### What is expected
Starting with the first line of the records and going on through the line that contains "left shoulder: (312, 180, 2)", write those lines out again, including the requests. In each keypoint triple in the answers, shift both pixel coordinates and the depth value up by 57, and leave the pictures out.

____________

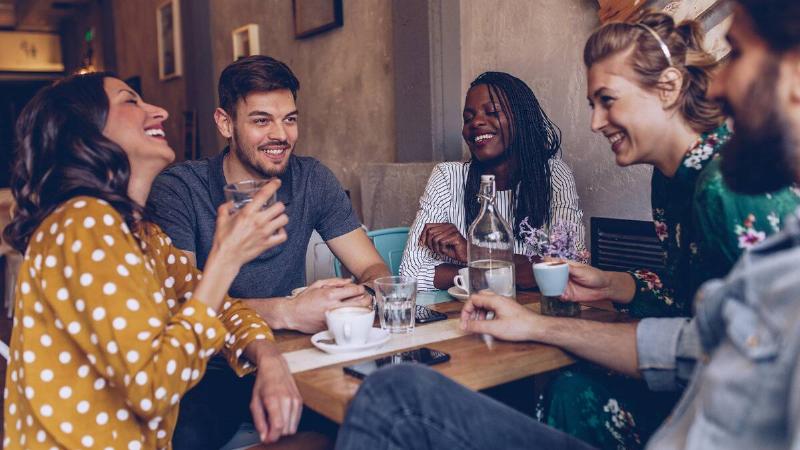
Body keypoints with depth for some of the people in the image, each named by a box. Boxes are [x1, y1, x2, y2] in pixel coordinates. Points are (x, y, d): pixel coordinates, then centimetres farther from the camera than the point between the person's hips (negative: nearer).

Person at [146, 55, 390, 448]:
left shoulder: (312, 180, 2)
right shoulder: (178, 189, -9)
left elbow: (373, 268, 1)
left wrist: (366, 297, -23)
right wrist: (287, 311, -31)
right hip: (211, 368, -3)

____________

### Task output
Body keypoints with depth for some of the people in the image, each named by a box. Boxes are [x1, y1, x2, y2] in pixel coordinates. Points are (x, y, d): pixel coordinates, then centimetres farther from the camera than the point between the person's hips (negative: nearer).

Person at [146, 55, 390, 448]:
left shoulder: (369, 237, 59)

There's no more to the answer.